Om de Tweede Kamer in staat te stellen gefundeerde keuzes te maken over de definitieve inrichting van het eID-stelsel, is het van belang dat het kabinet duidelijkheid schept over deze randvoorwaarden.

Reactie minister

In zijn reactie van eind augustus 2016 plaatst de minister het eID-stelsel, naar onze mening terecht, binnen het bredere kader van de digitale overheid. Wij kunnen ons vinden in het streven van de minister om de governance rond de digitale overheid in één hand te leggen, maar stellen vast dat er op dit moment voor het eID-stelsel nog geen sprake is van een eenduidige verantwoordelijkheid voor alle domeinen van het stelsel.

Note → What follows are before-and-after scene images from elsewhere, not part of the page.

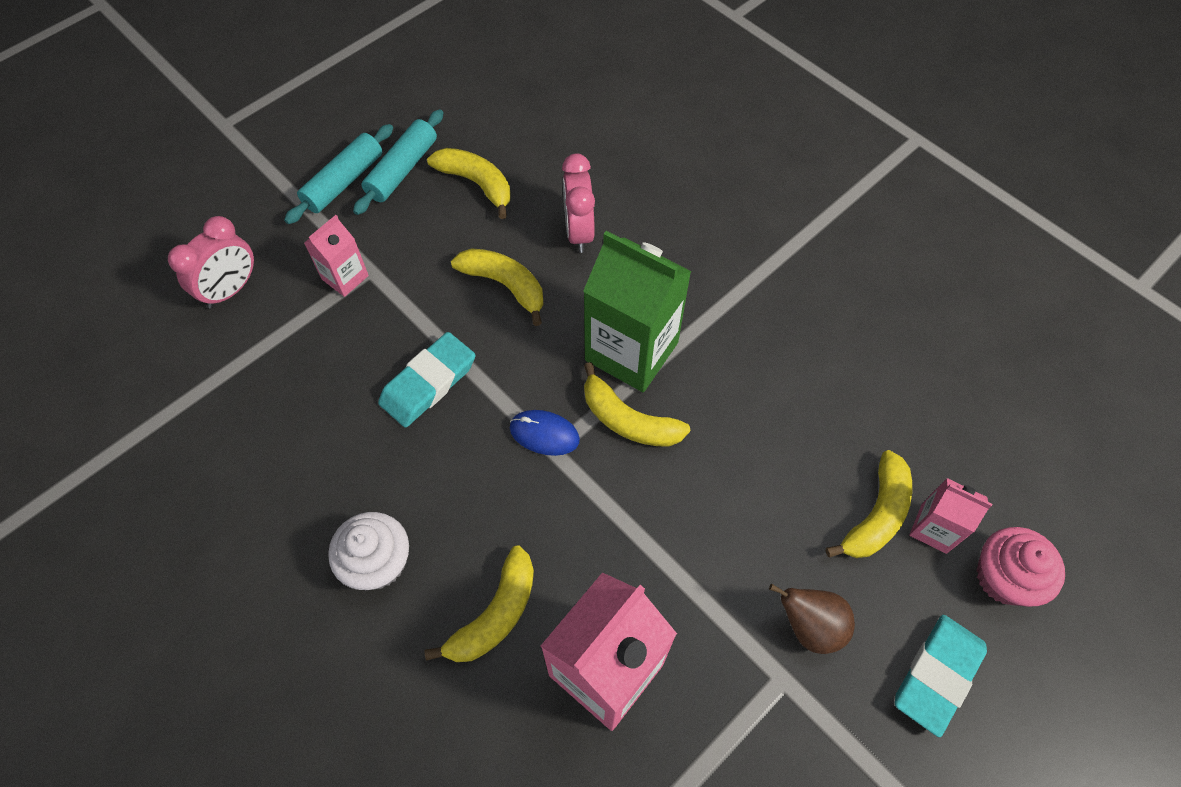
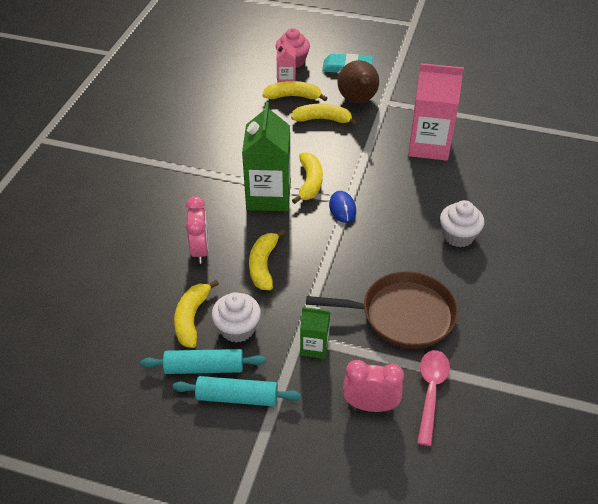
camera: 120 degrees left, 15 degrees down
(192, 357) = (431, 392): none -> pink spoon
(311, 395) = (402, 315): none -> brown pan
(345, 277) = (314, 347): pink carton -> green carton
(428, 383) = (352, 267): turquoise eraser -> none
(429, 218) = (237, 328): none -> white cupcake
(495, 614) = (440, 186): yellow banana -> yellow banana (322, 119)
(579, 232) = (200, 250): pink clock -> pink clock turned 60 degrees counterclockwise
(809, 625) = (358, 101): brown pear -> brown pear, size x1.50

Verder stellen we vast dat, ondanks de verwijzing van de minister van BZK naar zijn brief aan de Tweede Kamer van 25 augustus 2016 over de Impuls eID, meer helderheid nodig is over onder andere de inhoud van de toelatingseisen voor het BSN-domein, de multi-middelenbenadering, het toezicht en de privacybescherming.

Tot slot geeft de minister in zijn reactie aan het niet opportuun te achten om alsnog een integrale business case op te opstellen. Wij vinden een business case en alternatievenafweging echter onontbeerlijk voor een onderbouwde besluitvorming over de definitieve vorm van het eID-stelsel.